Semipreparative purification of crude H-AGGKAmAAFL-NH2 (A) and MALDI-MS of the purified peptide (B). A linear gradient from 12 to 27% aqueous acetonitrile in the presence of 0.1% HFBA within 100 min at a flow rate of 10 mL/min was applied (Jupiter C18 column). The mass spectrum of the purified fraction (marked with an asterisk) containing the glycated peptide was recorded in positive ion mode on the 4700 proteomic analyzer using α-cyano-4-hydroxycinnamic acid as matrix

It appears that the ion-pair reagent HFBA is superior for separation of peptides glycated at ɛ-amino groups of lysine residues from their unmodified analogs by forming an ion pair with the free amino groups and thereby increasing the retention of the unmodified peptides relative to the glycated peptides. Moreover, the separation depends mostly on the modified site and, therefore, can be applied to all peptides without optimizing the eluent system for each new sequence. Though HFBA is less volatile than TFA it can be mostly removed by lyophilization and thus should not interfere with most peptide assays compatible with trifluoroacetate peptide salts.
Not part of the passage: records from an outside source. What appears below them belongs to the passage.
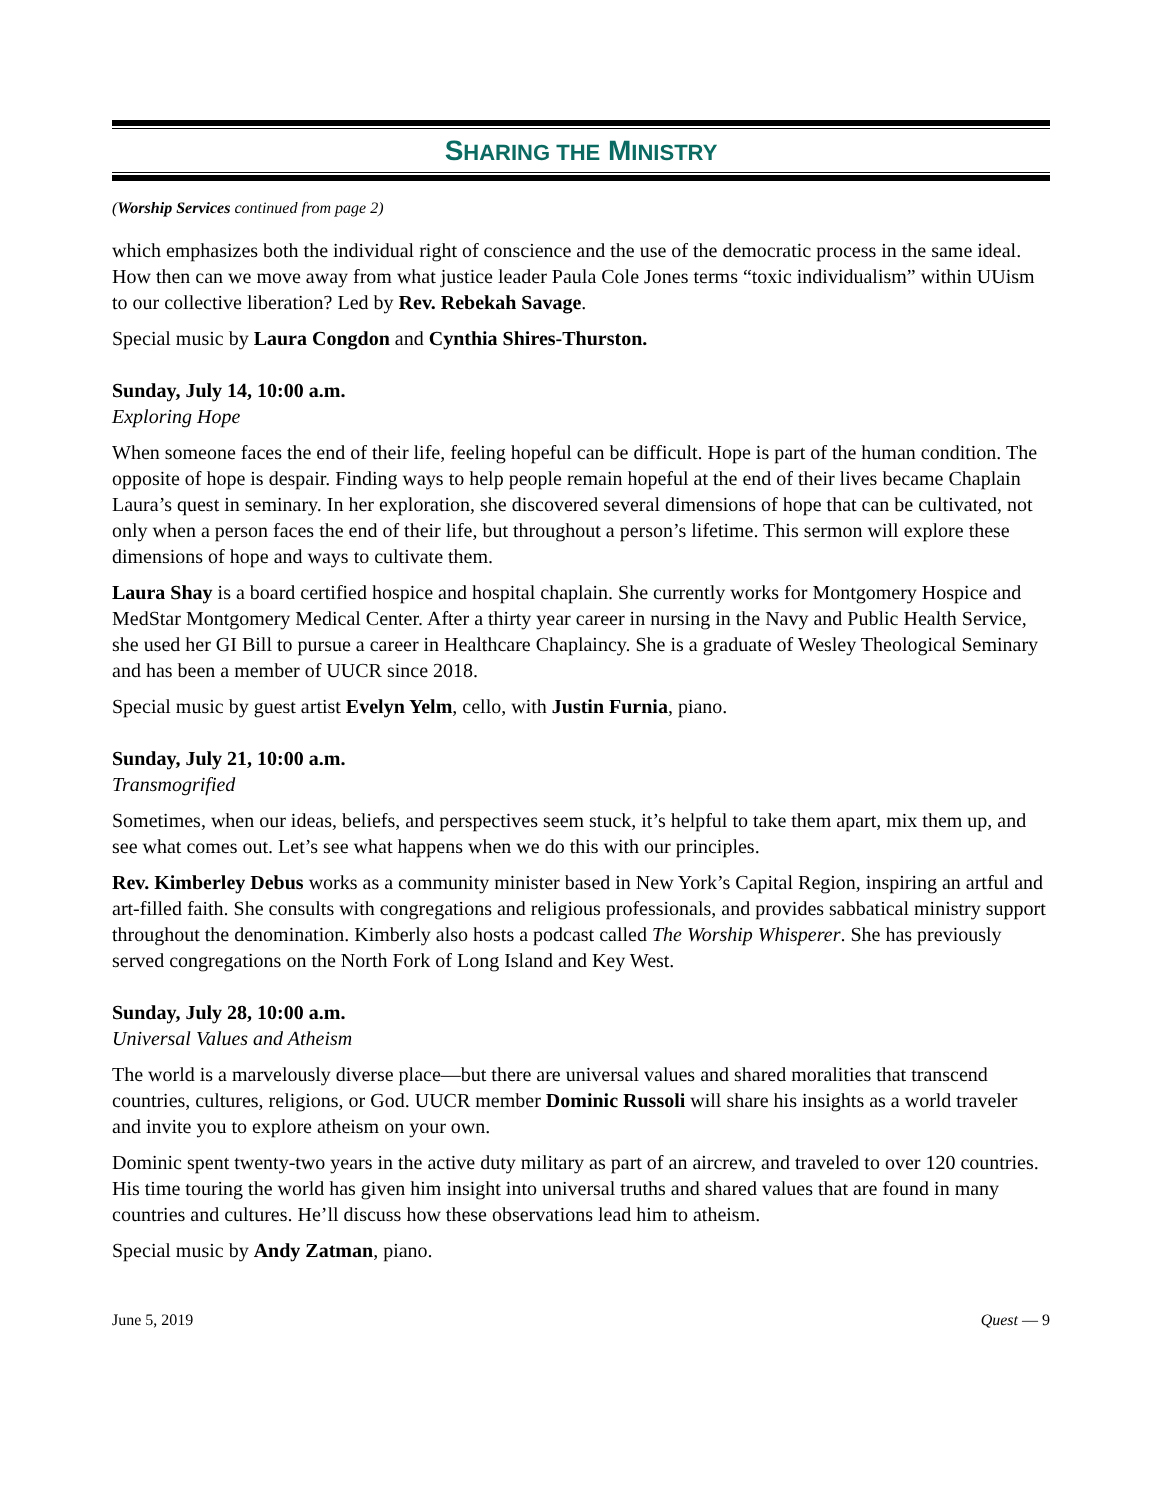SHARING THE MINISTRY
(Worship Services continued from page 2)
which emphasizes both the individual right of conscience and the use of the democratic process in the same ideal. How then can we move away from what justice leader Paula Cole Jones terms “toxic individualism” within UUism to our collective liberation? Led by Rev. Rebekah Savage.
Special music by Laura Congdon and Cynthia Shires-Thurston.
Sunday, July 14, 10:00 a.m.
Exploring Hope
When someone faces the end of their life, feeling hopeful can be difficult. Hope is part of the human condition. The opposite of hope is despair. Finding ways to help people remain hopeful at the end of their lives became Chaplain Laura’s quest in seminary. In her exploration, she discovered several dimensions of hope that can be cultivated, not only when a person faces the end of their life, but throughout a person’s lifetime. This sermon will explore these dimensions of hope and ways to cultivate them.
Laura Shay is a board certified hospice and hospital chaplain. She currently works for Montgomery Hospice and MedStar Montgomery Medical Center. After a thirty year career in nursing in the Navy and Public Health Service, she used her GI Bill to pursue a career in Healthcare Chaplaincy. She is a graduate of Wesley Theological Seminary and has been a member of UUCR since 2018.
Special music by guest artist Evelyn Yelm, cello, with Justin Furnia, piano.
Sunday, July 21, 10:00 a.m.
Transmogrified
Sometimes, when our ideas, beliefs, and perspectives seem stuck, it’s helpful to take them apart, mix them up, and see what comes out. Let’s see what happens when we do this with our principles.
Rev. Kimberley Debus works as a community minister based in New York’s Capital Region, inspiring an artful and art-filled faith. She consults with congregations and religious professionals, and provides sabbatical ministry support throughout the denomination. Kimberly also hosts a podcast called The Worship Whisperer. She has previously served congregations on the North Fork of Long Island and Key West.
Sunday, July 28, 10:00 a.m.
Universal Values and Atheism
The world is a marvelously diverse place—but there are universal values and shared moralities that transcend countries, cultures, religions, or God. UUCR member Dominic Russoli will share his insights as a world traveler and invite you to explore atheism on your own.
Dominic spent twenty-two years in the active duty military as part of an aircrew, and traveled to over 120 countries. His time touring the world has given him insight into universal truths and shared values that are found in many countries and cultures. He’ll discuss how these observations lead him to atheism.
Special music by Andy Zatman, piano.
June 5, 2019 Quest — 9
For other applications HFBA had to be removed by ultrafiltration, dialysis, or size-exclusion chromatography, which all work well at the typical peptide synthesis scales between 1 and 200 μmol. Removal of HFBA is also advantageous for both MALDI-MS and ESI-MS, as it can suppress signal intensities similarly to TFA due to formation of very strong ion pairs. These clusters are only partially broken apart in ESI sources and can seriously reduce the sensitivity of IP-RPLC-ESI-MS analyses [28]. Such limitations, however, can be overcome by addition of weak volatile acids, which compete with perfluorated acids to pair with the analyte or organic carrier solvents [29, 30]. Postcolumn addition of propionic acid-2-propanol, for example, improved the signal-to-noise ratio up to 100-fold for TFA-containing eluents. The lower volatility and relatively high molecular mass of HFBA, however, are disadvantageous for online coupling to ESI-MS as the instruments will be contaminated. This limits its general use in protein analytics and proteome-wide studies. Thus peptide digests should be fractionated in two dimensions by RP-HPLC using first the methanol/HFBA eluent system and afterwards an aqueous acetonitrile gradient in the presence of formic acid that also allows online coupling to ESI-MS. The two eluent systems are even partially orthogonal, especially if different stationary phases are applied.

Conclusion

Amadori peptides derived from D-glucose by modifying the ɛ-amino groups of lysine residues are not or only partially resolved by aqueous acetonitrile gradients in the presence of 0.1% TFA on C18 phases. This unfavorable separation efficiency is mostly independent of the peptide sequence and obvious for all medium-sized peptides longer than approximately five amino acid residues. These limitations were overcome by replacing TFA by HFBA thus providing a fairly good separation of all studied peptide pairs, i.e., unmodified versus glycated, up to eleven residues with a typical resolution of 1.1; moreover, a baseline separation was achieved for some sequences. Importantly, this resolution was mostly independent of the sequence and amino acid composition, indicating a universal eluent system that can be used to generally separate at least medium-sized Amadori peptides from the corresponding unmodified sequences. The organic solvent influenced the separation only slightly with methanol providing, in most cases, a better separation than acetonitrile.